(Dataset entries)
^^^^^^^^^^^^^^^^

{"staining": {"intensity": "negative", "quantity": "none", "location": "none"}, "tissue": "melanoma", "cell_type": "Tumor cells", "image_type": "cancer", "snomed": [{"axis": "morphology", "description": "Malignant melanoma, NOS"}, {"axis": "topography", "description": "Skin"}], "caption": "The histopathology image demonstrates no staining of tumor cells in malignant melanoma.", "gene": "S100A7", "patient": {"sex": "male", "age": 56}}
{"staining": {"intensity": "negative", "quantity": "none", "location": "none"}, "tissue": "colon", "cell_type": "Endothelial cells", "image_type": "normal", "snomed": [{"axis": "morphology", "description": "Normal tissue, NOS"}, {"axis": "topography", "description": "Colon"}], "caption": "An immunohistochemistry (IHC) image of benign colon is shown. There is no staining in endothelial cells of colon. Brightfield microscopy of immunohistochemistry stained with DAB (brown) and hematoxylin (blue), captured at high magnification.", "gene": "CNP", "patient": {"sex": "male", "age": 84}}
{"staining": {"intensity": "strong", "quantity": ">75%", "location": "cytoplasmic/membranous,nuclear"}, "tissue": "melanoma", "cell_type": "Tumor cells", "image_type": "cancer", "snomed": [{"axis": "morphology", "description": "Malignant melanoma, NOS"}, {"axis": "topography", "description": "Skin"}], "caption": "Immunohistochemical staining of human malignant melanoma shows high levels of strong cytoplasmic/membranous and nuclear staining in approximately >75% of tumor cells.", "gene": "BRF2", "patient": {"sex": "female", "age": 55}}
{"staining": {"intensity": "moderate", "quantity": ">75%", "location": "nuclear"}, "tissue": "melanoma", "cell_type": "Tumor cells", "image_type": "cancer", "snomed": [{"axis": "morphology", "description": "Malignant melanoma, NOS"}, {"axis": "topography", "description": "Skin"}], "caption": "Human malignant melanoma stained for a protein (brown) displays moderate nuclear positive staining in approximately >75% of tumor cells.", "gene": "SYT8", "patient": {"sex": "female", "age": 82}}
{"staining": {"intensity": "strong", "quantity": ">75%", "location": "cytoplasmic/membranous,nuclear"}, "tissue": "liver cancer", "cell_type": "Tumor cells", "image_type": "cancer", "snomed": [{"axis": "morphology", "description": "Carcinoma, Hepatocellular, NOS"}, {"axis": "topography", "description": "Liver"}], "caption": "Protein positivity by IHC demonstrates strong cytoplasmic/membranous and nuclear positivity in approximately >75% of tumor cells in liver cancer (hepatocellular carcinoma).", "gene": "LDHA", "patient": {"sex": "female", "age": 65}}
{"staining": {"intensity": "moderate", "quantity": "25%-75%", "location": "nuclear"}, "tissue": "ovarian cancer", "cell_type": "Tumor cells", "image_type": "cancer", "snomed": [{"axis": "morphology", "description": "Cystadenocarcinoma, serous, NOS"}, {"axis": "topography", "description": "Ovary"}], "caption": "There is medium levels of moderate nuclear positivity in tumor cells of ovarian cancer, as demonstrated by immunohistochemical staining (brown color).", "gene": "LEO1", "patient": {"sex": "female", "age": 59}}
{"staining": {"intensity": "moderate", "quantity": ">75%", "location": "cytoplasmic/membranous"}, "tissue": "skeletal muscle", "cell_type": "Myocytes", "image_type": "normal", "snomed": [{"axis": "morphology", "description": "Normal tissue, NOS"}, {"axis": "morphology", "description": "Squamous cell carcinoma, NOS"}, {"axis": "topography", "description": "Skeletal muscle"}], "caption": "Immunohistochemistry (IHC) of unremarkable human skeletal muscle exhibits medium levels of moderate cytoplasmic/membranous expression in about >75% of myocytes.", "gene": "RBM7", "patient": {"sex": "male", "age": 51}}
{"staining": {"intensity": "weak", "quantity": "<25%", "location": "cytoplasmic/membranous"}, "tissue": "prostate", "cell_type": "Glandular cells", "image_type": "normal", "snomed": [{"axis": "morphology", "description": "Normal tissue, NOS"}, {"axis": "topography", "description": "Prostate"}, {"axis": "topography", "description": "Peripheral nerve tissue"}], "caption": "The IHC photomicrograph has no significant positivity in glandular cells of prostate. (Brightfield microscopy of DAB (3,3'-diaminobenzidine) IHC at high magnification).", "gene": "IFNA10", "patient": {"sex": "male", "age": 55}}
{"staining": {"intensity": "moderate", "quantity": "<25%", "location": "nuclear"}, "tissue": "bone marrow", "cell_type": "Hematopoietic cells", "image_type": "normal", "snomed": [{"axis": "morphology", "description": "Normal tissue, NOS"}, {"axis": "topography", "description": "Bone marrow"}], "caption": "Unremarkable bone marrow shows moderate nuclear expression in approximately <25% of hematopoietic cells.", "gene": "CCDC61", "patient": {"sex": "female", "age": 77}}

^^^^^^^^^^^^^^^^

Task details: Repeat the data word for word, leaving out no line.

Exercise answer:
{"staining": {"intensity": "negative", "quantity": "none", "location": "none"}, "tissue": "melanoma", "cell_type": "Tumor cells", "image_type": "cancer", "snomed": [{"axis": "morphology", "description": "Malignant melanoma, NOS"}, {"axis": "topography", "description": "Skin"}], "caption": "The histopathology image demonstrates no staining of tumor cells in malignant melanoma.", "gene": "S100A7", "patient": {"sex": "male", "age": 56}}
{"staining": {"intensity": "negative", "quantity": "none", "location": "none"}, "tissue": "colon", "cell_type": "Endothelial cells", "image_type": "normal", "snomed": [{"axis": "morphology", "description": "Normal tissue, NOS"}, {"axis": "topography", "description": "Colon"}], "caption": "An immunohistochemistry (IHC) image of benign colon is shown. There is no staining in endothelial cells of colon. Brightfield microscopy of immunohistochemistry stained with DAB (brown) and hematoxylin (blue), captured at high magnification.", "gene": "CNP", "patient": {"sex": "male", "age": 84}}
{"staining": {"intensity": "strong", "quantity": ">75%", "location": "cytoplasmic/membranous,nuclear"}, "tissue": "melanoma", "cell_type": "Tumor cells", "image_type": "cancer", "snomed": [{"axis": "morphology", "description": "Malignant melanoma, NOS"}, {"axis": "topography", "description": "Skin"}], "caption": "Immunohistochemical staining of human malignant melanoma shows high levels of strong cytoplasmic/membranous and nuclear staining in approximately >75% of tumor cells.", "gene": "BRF2", "patient": {"sex": "female", "age": 55}}
{"staining": {"intensity": "moderate", "quantity": ">75%", "location": "nuclear"}, "tissue": "melanoma", "cell_type": "Tumor cells", "image_type": "cancer", "snomed": [{"axis": "morphology", "description": "Malignant melanoma, NOS"}, {"axis": "topography", "description": "Skin"}], "caption": "Human malignant melanoma stained for a protein (brown) displays moderate nuclear positive staining in approximately >75% of tumor cells.", "gene": "SYT8", "patient": {"sex": "female", "age": 82}}
{"staining": {"intensity": "strong", "quantity": ">75%", "location": "cytoplasmic/membranous,nuclear"}, "tissue": "liver cancer", "cell_type": "Tumor cells", "image_type": "cancer", "snomed": [{"axis": "morphology", "description": "Carcinoma, Hepatocellular, NOS"}, {"axis": "topography", "description": "Liver"}], "caption": "Protein positivity by IHC demonstrates strong cytoplasmic/membranous and nuclear positivity in approximately >75% of tumor cells in liver cancer (hepatocellular carcinoma).", "gene": "LDHA", "patient": {"sex": "female", "age": 65}}
{"staining": {"intensity": "moderate", "quantity": "25%-75%", "location": "nuclear"}, "tissue": "ovarian cancer", "cell_type": "Tumor cells", "image_type": "cancer", "snomed": [{"axis": "morphology", "description": "Cystadenocarcinoma, serous, NOS"}, {"axis": "topography", "description": "Ovary"}], "caption": "There is medium levels of moderate nuclear positivity in tumor cells of ovarian cancer, as demonstrated by immunohistochemical staining (brown color).", "gene": "LEO1", "patient": {"sex": "female", "age": 59}}
{"staining": {"intensity": "moderate", "quantity": ">75%", "location": "cytoplasmic/membranous"}, "tissue": "skeletal muscle", "cell_type": "Myocytes", "image_type": "normal", "snomed": [{"axis": "morphology", "description": "Normal tissue, NOS"}, {"axis": "morphology", "description": "Squamous cell carcinoma, NOS"}, {"axis": "topography", "description": "Skeletal muscle"}], "caption": "Immunohistochemistry (IHC) of unremarkable human skeletal muscle exhibits medium levels of moderate cytoplasmic/membranous expression in about >75% of myocytes.", "gene": "RBM7", "patient": {"sex": "male", "age": 51}}
{"staining": {"intensity": "weak", "quantity": "<25%", "location": "cytoplasmic/membranous"}, "tissue": "prostate", "cell_type": "Glandular cells", "image_type": "normal", "snomed": [{"axis": "morphology", "description": "Normal tissue, NOS"}, {"axis": "topography", "description": "Prostate"}, {"axis": "topography", "description": "Peripheral nerve tissue"}], "caption": "The IHC photomicrograph has no significant positivity in glandular cells of prostate. (Brightfield microscopy of DAB (3,3'-diaminobenzidine) IHC at high magnification).", "gene": "IFNA10", "patient": {"sex": "male", "age": 55}}
{"staining": {"intensity": "moderate", "quantity": "<25%", "location": "nuclear"}, "tissue": "bone marrow", "cell_type": "Hematopoietic cells", "image_type": "normal", "snomed": [{"axis": "morphology", "description": "Normal tissue, NOS"}, {"axis": "topography", "description": "Bone marrow"}], "caption": "Unremarkable bone marrow shows moderate nuclear expression in approximately <25% of hematopoietic cells.", "gene": "CCDC61", "patient": {"sex": "female", "age": 77}}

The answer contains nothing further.